The part of the air conditioner that actually freezes is known as the evaporator coil. This component of the air conditioner transfers (evaporates) heat from the inside to the outside of your Louisville area home. Usually there are two factors why the evaporator coil may freeze:

  1. Restricted air flow
  2. Low refrigerant

Either way, the outcome is that the air conditioner's evaporator coil does not properly transfer heat, and in effect 'overcools' itself. The net effect of this super-cooling is condensation (that's water formation), and finally ice forms from that condensation as it cools below the freezing point. Yep, the A/C transformed into an old-school icebox.

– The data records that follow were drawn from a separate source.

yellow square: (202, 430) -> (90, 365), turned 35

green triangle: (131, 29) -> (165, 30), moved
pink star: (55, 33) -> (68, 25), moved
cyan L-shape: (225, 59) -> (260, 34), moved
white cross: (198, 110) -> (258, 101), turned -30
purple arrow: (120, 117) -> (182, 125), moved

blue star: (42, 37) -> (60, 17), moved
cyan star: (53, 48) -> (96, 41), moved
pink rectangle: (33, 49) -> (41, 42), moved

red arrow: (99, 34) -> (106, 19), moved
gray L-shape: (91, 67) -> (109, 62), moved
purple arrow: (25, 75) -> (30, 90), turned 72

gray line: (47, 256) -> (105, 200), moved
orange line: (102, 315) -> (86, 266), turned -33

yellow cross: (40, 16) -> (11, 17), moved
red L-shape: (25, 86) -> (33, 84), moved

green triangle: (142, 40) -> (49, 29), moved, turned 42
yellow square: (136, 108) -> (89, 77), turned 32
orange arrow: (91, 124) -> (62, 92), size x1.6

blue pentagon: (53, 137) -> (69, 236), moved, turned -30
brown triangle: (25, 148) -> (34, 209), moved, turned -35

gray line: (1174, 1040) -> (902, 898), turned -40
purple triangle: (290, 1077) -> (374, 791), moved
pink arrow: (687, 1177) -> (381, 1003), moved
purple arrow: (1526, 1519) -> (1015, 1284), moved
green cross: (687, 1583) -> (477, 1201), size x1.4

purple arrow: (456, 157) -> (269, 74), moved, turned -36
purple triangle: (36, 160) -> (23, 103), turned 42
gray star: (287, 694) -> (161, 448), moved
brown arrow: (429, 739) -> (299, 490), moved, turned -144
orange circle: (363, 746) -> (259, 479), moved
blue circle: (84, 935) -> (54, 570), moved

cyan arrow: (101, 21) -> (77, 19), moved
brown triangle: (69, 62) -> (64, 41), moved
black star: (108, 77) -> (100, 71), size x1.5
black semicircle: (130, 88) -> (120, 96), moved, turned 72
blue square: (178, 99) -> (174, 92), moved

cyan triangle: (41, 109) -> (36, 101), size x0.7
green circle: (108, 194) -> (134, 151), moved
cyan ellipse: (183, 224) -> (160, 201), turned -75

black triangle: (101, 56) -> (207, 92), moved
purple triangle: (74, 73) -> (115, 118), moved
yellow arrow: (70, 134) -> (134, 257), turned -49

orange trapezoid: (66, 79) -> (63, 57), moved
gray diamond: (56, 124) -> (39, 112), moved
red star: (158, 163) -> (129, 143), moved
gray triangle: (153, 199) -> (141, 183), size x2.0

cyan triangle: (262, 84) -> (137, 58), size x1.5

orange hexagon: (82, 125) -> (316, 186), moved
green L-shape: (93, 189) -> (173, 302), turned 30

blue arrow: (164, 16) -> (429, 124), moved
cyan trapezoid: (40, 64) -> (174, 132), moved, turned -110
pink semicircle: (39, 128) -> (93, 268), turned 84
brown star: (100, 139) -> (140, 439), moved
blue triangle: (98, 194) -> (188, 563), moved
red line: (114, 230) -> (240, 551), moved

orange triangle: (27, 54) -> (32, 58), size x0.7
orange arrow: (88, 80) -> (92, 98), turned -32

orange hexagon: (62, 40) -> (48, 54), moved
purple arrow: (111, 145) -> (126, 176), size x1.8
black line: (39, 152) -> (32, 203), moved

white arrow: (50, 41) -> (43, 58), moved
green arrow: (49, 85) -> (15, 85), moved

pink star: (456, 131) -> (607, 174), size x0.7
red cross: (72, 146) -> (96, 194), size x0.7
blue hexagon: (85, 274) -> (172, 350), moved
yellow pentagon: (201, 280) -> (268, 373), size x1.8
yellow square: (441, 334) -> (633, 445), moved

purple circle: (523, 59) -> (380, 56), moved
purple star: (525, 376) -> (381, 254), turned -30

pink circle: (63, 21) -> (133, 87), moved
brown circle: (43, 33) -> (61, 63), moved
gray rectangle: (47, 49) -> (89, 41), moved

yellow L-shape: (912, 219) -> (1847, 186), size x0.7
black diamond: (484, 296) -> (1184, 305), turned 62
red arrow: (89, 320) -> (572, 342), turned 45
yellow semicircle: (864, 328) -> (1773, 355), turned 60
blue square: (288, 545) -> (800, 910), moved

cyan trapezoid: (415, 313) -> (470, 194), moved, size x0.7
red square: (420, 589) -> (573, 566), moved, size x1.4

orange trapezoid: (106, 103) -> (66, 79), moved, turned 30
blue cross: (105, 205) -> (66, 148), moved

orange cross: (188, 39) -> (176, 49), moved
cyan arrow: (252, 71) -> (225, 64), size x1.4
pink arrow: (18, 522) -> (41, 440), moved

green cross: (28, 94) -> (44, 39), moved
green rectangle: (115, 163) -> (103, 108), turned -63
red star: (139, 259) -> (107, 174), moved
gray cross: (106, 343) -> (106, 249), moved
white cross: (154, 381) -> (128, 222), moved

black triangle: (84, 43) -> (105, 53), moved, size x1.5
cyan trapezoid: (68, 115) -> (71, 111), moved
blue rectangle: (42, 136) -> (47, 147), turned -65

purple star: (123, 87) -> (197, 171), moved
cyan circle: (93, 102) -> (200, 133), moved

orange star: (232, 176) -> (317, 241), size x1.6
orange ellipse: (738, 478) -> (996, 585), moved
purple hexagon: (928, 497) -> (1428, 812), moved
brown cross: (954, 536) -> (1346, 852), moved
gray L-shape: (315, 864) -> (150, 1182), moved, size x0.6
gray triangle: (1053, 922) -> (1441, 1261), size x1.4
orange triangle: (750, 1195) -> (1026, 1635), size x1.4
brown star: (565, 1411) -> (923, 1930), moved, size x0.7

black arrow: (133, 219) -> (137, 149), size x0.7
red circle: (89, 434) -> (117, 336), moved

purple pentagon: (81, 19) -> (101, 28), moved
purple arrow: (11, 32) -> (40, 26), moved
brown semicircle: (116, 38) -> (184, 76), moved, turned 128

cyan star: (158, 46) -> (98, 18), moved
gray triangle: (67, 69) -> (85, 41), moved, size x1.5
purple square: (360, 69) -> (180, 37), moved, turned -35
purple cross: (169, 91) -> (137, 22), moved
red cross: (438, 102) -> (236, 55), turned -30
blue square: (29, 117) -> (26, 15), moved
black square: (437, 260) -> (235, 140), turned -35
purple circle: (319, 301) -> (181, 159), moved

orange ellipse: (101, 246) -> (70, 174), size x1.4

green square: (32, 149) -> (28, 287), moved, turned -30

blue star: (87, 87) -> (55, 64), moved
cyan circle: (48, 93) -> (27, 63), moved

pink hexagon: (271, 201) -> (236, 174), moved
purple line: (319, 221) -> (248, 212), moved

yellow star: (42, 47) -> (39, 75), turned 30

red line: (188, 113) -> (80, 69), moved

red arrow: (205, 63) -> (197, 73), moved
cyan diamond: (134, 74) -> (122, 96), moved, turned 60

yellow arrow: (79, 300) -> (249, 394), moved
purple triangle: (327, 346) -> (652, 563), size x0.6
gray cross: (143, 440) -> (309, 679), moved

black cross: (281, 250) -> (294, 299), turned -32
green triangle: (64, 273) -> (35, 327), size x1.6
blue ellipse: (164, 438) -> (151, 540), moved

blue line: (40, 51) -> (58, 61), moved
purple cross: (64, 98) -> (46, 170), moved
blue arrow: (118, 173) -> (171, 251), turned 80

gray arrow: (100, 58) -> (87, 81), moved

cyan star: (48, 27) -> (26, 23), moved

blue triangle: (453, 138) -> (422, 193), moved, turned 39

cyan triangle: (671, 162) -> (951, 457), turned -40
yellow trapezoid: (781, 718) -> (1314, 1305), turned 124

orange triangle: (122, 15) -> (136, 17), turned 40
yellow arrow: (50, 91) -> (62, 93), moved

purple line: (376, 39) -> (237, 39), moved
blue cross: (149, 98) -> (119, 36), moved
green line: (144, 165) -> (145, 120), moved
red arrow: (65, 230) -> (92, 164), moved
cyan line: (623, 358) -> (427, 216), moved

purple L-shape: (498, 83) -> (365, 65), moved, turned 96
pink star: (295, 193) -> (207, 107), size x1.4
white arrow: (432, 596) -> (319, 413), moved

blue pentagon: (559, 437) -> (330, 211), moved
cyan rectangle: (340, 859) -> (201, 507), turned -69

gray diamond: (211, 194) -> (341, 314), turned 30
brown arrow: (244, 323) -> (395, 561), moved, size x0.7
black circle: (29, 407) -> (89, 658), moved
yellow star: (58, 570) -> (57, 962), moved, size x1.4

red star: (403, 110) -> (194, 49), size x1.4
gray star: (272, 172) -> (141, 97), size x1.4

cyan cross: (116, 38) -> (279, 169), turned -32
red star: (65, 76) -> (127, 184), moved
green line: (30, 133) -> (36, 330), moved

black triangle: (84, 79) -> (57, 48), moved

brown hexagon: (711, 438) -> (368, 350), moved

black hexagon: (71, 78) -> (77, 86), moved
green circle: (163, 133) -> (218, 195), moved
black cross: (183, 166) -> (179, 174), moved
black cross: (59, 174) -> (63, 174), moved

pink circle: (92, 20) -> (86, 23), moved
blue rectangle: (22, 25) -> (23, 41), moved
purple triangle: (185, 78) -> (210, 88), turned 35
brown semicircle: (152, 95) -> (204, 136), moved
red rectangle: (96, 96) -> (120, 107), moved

What Might You Do When Your A/C Freezes?

  1. Turn the unit completely off at the thermostat, and do not just move up the temperature on the thermostat. Ensure the A/C system is completely OFF.
  2. Do what you can to ensure airflow is not restricted. Replace the furnace or air handler's filter along with any return air filters. Open all the registers completely and ensure that they are not blocked by furniture or drapes.
  3. Call Becht/Givens Service Experts. The air conditioning system needs to be inspected by a NATE-certified professional to ensure there are no refrigerant leaks or damage to the equipment. Simply schedule a Performance Inspection or Repair Diagnostic online, or call to talk to a live person right away.

What Does it Cost to Repair?

This can turn into a costly repair. When your unit ices over it can lead to damage to the compressor. Replacing your compressor could cost as much as a downpayment on a brand new air conditioner. Unfortunately, many people are forced to choose between installing a new system and repairing the damaged one. If you follow the steps above and quickly call a NATE-certified technician, you have better odds of getting a less expensive emergency.

Your technician will diagnose the situation and how to avoid the issue from happening again. If a leak was really the cause (and that is rare, but possible), the leak has to be repaired or the unit will most likely freeze again.